Broken up over six audio tracks, the 18 short stories and poems here range the gamut from traditional horror themes (vampires, zombies) to some
inventive premises (parasitic waterbed creatures, Satan re-imagined as a leather daddy). Heralded by an atmospheric blend of ambient sounds and music tracks, each track chillingly comes to life in the voice of the author himself. Helder’s intonation and diction are skillfully bereft of distracting inflection or nuance here, allowing the tales to be delivered untainted to the listener who is free to imagine Helder’s vivid and always poetic imagery in the unadulterated hues distinct to one’s own horror palate.
In “Apes”, Helder paints a bleak post-apocalyptic world in which detainees at an acculturation center receive hormonal and psychotropic injections to cure their homosexuality. Through telepathic communication with hybrid apes – a veritable smorgasbord of guerilla, orangutan, and chimpanzee, with a little human DNA thrown in for good measure – three men plot an escape with heartrending results. In “Car Crash Vampire” and its seeming sequel “Car Cash Detectives”, Helder delivers a grisly and unnerving tale of one bloodsucker’s penchant for using auto wrecks to trap his prey.

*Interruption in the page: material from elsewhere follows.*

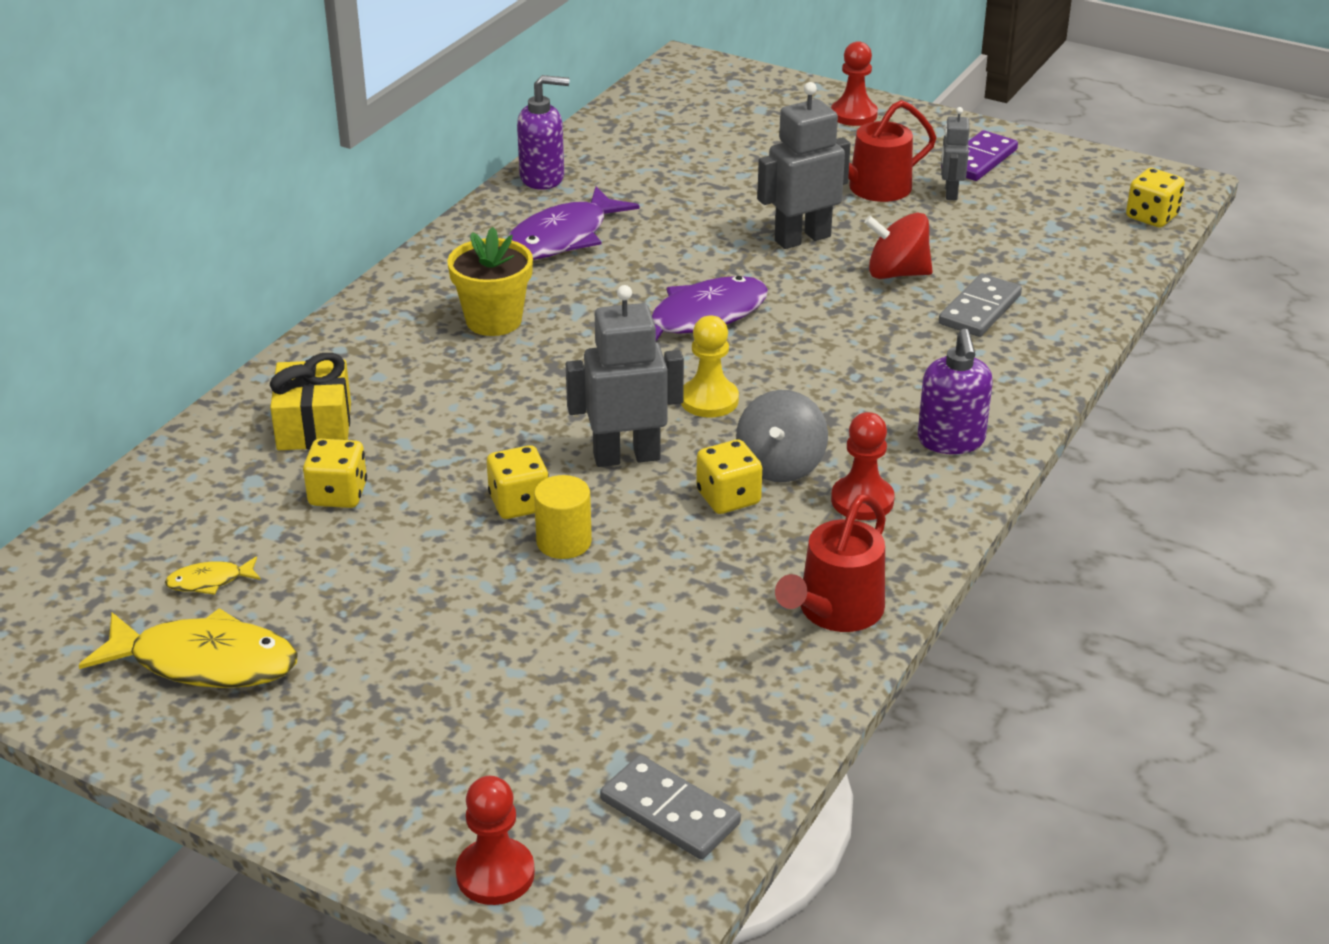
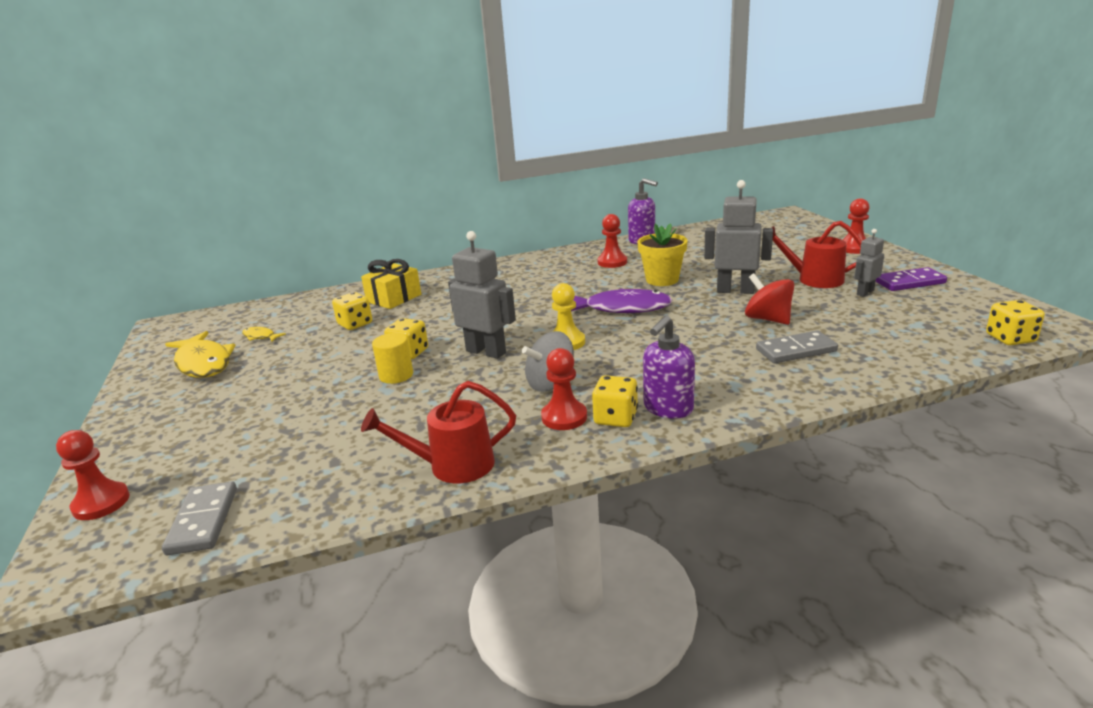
camera: 45 degrees right, 10 degrees down
yellow flower pot [447,227,533,336] -> yellow flower pot moved to [637,223,687,286]
purple fish [508,187,640,260] -> red pawn [597,214,627,268]
yellow dice [696,439,762,514] -> yellow dice moved to [592,375,638,427]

See if his dramatic descriptions of the titular fiend slithering through broken windshields to feast on the mangled bodies of car crash victims doesn’t make your skin crawl. “Under The Ice” is a creepy tale of a gay bashing-turned-murder that leads to ghostly revenge set against the chilling backdrop of a frozen lake.
The three standouts here are “Bob, The Anti-Christ”, in which Helder serves up an allegorical tale of gay cruising in which Satan is a leather chaps-
wearing daddy bear looking for love with a heavy metal-loving teen poet who just may or may not be his long-lost progeny (think a Jesus-nun bride relationship versus icky father-son stuff here, Helder assures us), “Hansel and Gretel”, a disturbing re-imagining of the classic Brothers Grimm fairy tale in which forests morph into suburban malls and cannibal witches become tech-savvy child predators for the digital age, and “Dracula in the Corn”, a virtuoso vampire story in which a wealthy billionaire builds the ultimate Midwestern horror attraction using the actual bricks of Dracula’s Transylvanian castle. Helder would be wise to mine deep this last tale of vampire horror in the heartland – there’s a brilliant horror novel here that could very well be the Jurassic Park of vampire lore.
In The Turn of Invisible Methods, Helder takes listeners on a deliciously horrifying audio ride through the subversive workings of a keen horror storyteller. Like the finest haunted house attraction, it’s a ride you’ll want to take again and again in all its ghastly glory.